Zuvor hatte bereits US-Präsident Donald Trump eine "vollständige und sofortige" Waffenruhe verkündet. Trump zufolge vermittelten die Vereinigten Staaten zwischen den beiden Atommächten. "Ich gratuliere beiden Ländern zu ihrem gesunden Menschenverstand und ihrer großen Intelligenz", schrieb Trump auf seinem Online-Sprachrohr Truth Social. Und er kündigt weitere Zusammenarbeit wie auch intensivere Handelsbeziehungen mit beiden Staaten an.

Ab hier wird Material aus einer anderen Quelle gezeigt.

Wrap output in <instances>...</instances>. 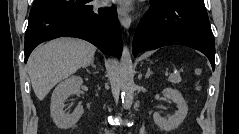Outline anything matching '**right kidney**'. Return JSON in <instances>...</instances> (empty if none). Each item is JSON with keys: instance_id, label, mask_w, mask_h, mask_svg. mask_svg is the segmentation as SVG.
<instances>
[{"instance_id": "right-kidney-1", "label": "right kidney", "mask_w": 239, "mask_h": 134, "mask_svg": "<svg viewBox=\"0 0 239 134\" xmlns=\"http://www.w3.org/2000/svg\"><path fill=\"white\" fill-rule=\"evenodd\" d=\"M82 83L83 80L81 77L72 76L59 83L54 89L50 110L53 121L58 128L68 129L74 126L83 114V106L80 104L70 114H66L64 111L66 99L72 94L79 95Z\"/></svg>"}]
</instances>
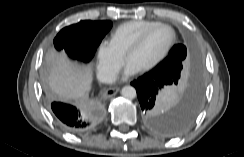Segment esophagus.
Listing matches in <instances>:
<instances>
[{
	"label": "esophagus",
	"instance_id": "obj_1",
	"mask_svg": "<svg viewBox=\"0 0 244 157\" xmlns=\"http://www.w3.org/2000/svg\"><path fill=\"white\" fill-rule=\"evenodd\" d=\"M119 90H120V88H109V89L106 90L105 96L107 98H110V97L116 95Z\"/></svg>",
	"mask_w": 244,
	"mask_h": 157
}]
</instances>
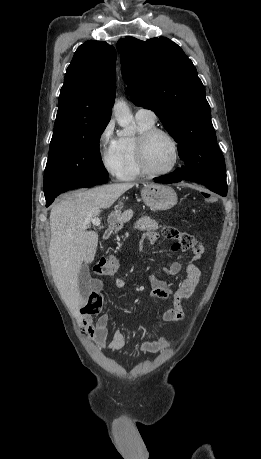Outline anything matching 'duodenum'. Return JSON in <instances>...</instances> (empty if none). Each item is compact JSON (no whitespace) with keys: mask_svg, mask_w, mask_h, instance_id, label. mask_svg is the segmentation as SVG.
<instances>
[{"mask_svg":"<svg viewBox=\"0 0 261 459\" xmlns=\"http://www.w3.org/2000/svg\"><path fill=\"white\" fill-rule=\"evenodd\" d=\"M117 231V227L114 225H109L105 232V238H110Z\"/></svg>","mask_w":261,"mask_h":459,"instance_id":"obj_1","label":"duodenum"}]
</instances>
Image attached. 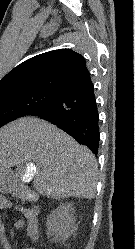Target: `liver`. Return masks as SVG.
I'll return each mask as SVG.
<instances>
[{
	"label": "liver",
	"instance_id": "1",
	"mask_svg": "<svg viewBox=\"0 0 135 249\" xmlns=\"http://www.w3.org/2000/svg\"><path fill=\"white\" fill-rule=\"evenodd\" d=\"M36 165L33 186L48 198L96 194L98 165L94 154L55 125L23 117L0 128V169Z\"/></svg>",
	"mask_w": 135,
	"mask_h": 249
}]
</instances>
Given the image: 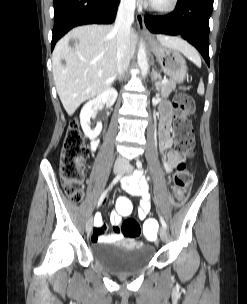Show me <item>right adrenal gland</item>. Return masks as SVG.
Returning <instances> with one entry per match:
<instances>
[{
	"instance_id": "1",
	"label": "right adrenal gland",
	"mask_w": 247,
	"mask_h": 304,
	"mask_svg": "<svg viewBox=\"0 0 247 304\" xmlns=\"http://www.w3.org/2000/svg\"><path fill=\"white\" fill-rule=\"evenodd\" d=\"M117 80H118L119 82H121V81L123 80V76L116 77L114 81H117Z\"/></svg>"
}]
</instances>
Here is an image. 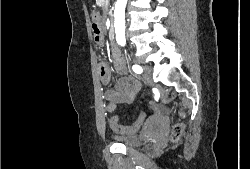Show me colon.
<instances>
[{
	"label": "colon",
	"instance_id": "obj_1",
	"mask_svg": "<svg viewBox=\"0 0 250 169\" xmlns=\"http://www.w3.org/2000/svg\"><path fill=\"white\" fill-rule=\"evenodd\" d=\"M92 32H93V37L94 40L97 44H100L102 42V30L101 26L99 23V17L95 16L93 18V23H92ZM179 106L181 105L180 103L178 104ZM108 108H116V103H108L107 104ZM176 115H180L179 119L180 120H188V115H184V110H176ZM141 115H138V121L131 127H126V126H121L117 122L118 120V114L116 113L113 115V119H110V125L111 129L115 132H127L130 130L132 133L138 132L144 124L145 120V113L141 112ZM189 123L188 122H175V126H171V131L169 134V139L170 143H179V139H184V134H185V127H188Z\"/></svg>",
	"mask_w": 250,
	"mask_h": 169
}]
</instances>
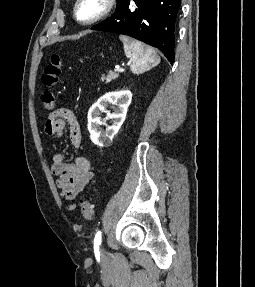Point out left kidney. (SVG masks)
Segmentation results:
<instances>
[{
	"instance_id": "5707ae66",
	"label": "left kidney",
	"mask_w": 255,
	"mask_h": 287,
	"mask_svg": "<svg viewBox=\"0 0 255 287\" xmlns=\"http://www.w3.org/2000/svg\"><path fill=\"white\" fill-rule=\"evenodd\" d=\"M132 94L130 90H120V92H108L98 102L91 106L88 112V130L90 132V140L93 144L100 147H107L112 142L115 134L119 132L127 114V110L131 104ZM113 108V114H110L106 108ZM117 106V108H115ZM102 112H107L106 120H112V126H106V132L102 134L100 126H105L104 120L99 118Z\"/></svg>"
}]
</instances>
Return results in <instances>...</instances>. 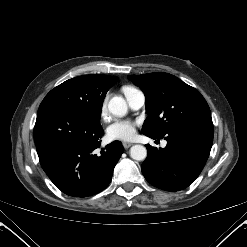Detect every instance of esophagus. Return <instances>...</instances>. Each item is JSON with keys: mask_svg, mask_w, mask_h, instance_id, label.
<instances>
[{"mask_svg": "<svg viewBox=\"0 0 247 247\" xmlns=\"http://www.w3.org/2000/svg\"><path fill=\"white\" fill-rule=\"evenodd\" d=\"M130 146H132V143H130V142H123V147L125 149H128Z\"/></svg>", "mask_w": 247, "mask_h": 247, "instance_id": "1", "label": "esophagus"}]
</instances>
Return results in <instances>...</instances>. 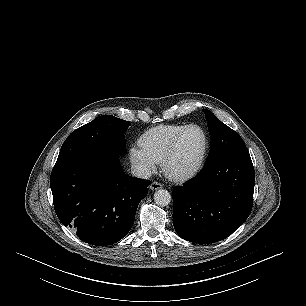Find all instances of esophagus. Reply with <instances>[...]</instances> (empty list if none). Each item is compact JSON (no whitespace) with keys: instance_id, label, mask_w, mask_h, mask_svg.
<instances>
[{"instance_id":"34e87169","label":"esophagus","mask_w":306,"mask_h":306,"mask_svg":"<svg viewBox=\"0 0 306 306\" xmlns=\"http://www.w3.org/2000/svg\"><path fill=\"white\" fill-rule=\"evenodd\" d=\"M161 188H162V184L159 183V182L154 181V182H152V183L150 184V189H151L152 191L158 190V189H161Z\"/></svg>"}]
</instances>
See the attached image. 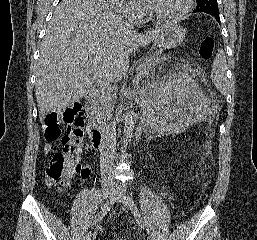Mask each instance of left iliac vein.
<instances>
[{"mask_svg":"<svg viewBox=\"0 0 257 240\" xmlns=\"http://www.w3.org/2000/svg\"><path fill=\"white\" fill-rule=\"evenodd\" d=\"M120 190H121V187L118 184H116L114 191H120ZM118 199H120L123 209L129 208L128 200L126 198L120 196L118 197Z\"/></svg>","mask_w":257,"mask_h":240,"instance_id":"4c4485c4","label":"left iliac vein"}]
</instances>
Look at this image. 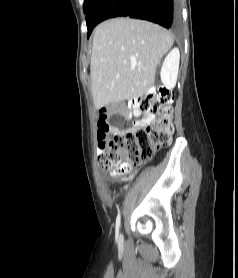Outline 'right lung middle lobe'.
Instances as JSON below:
<instances>
[{
    "mask_svg": "<svg viewBox=\"0 0 238 278\" xmlns=\"http://www.w3.org/2000/svg\"><path fill=\"white\" fill-rule=\"evenodd\" d=\"M96 0H84L83 11L86 14L89 8L94 4Z\"/></svg>",
    "mask_w": 238,
    "mask_h": 278,
    "instance_id": "right-lung-middle-lobe-1",
    "label": "right lung middle lobe"
}]
</instances>
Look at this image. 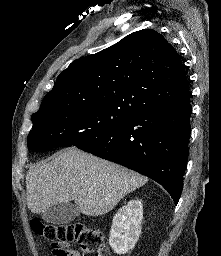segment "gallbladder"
Returning <instances> with one entry per match:
<instances>
[{
  "instance_id": "1",
  "label": "gallbladder",
  "mask_w": 221,
  "mask_h": 256,
  "mask_svg": "<svg viewBox=\"0 0 221 256\" xmlns=\"http://www.w3.org/2000/svg\"><path fill=\"white\" fill-rule=\"evenodd\" d=\"M79 214L77 205L68 202L51 206L43 212L42 218L48 223L63 225L73 221Z\"/></svg>"
}]
</instances>
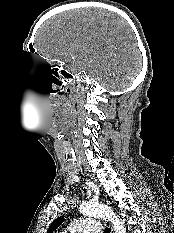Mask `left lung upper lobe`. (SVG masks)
<instances>
[{"label": "left lung upper lobe", "mask_w": 174, "mask_h": 233, "mask_svg": "<svg viewBox=\"0 0 174 233\" xmlns=\"http://www.w3.org/2000/svg\"><path fill=\"white\" fill-rule=\"evenodd\" d=\"M63 221H64V217L63 216L58 217L57 219H55L51 223V225H50L47 233H53V231L56 230L62 224Z\"/></svg>", "instance_id": "5c2ea615"}]
</instances>
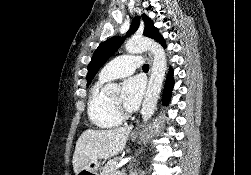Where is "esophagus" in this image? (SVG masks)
<instances>
[{"label":"esophagus","mask_w":251,"mask_h":175,"mask_svg":"<svg viewBox=\"0 0 251 175\" xmlns=\"http://www.w3.org/2000/svg\"><path fill=\"white\" fill-rule=\"evenodd\" d=\"M145 57L148 60V63L150 65V71H151L152 64H153V56H152V54L150 52H146Z\"/></svg>","instance_id":"34e87169"}]
</instances>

Ungeachtet der vereinbarten Feuerpause kam es weiterhin zu gewaltsamen Auseinandersetzungen. "Was zum Teufel ist gerade mit der Waffenruhe passiert? In ganz Srinagar sind Explosionen zu hören", schrieb Omar Abdullah, der Regierungschef des indischen Unionsterritoriums Jammu und Kaschmir, auf X. Auch ein für Kaschmir zuständiger pakistanischer Minister erklärte am Samstagabend, die Scharmützel an der De-facto-Grenze dauerten an.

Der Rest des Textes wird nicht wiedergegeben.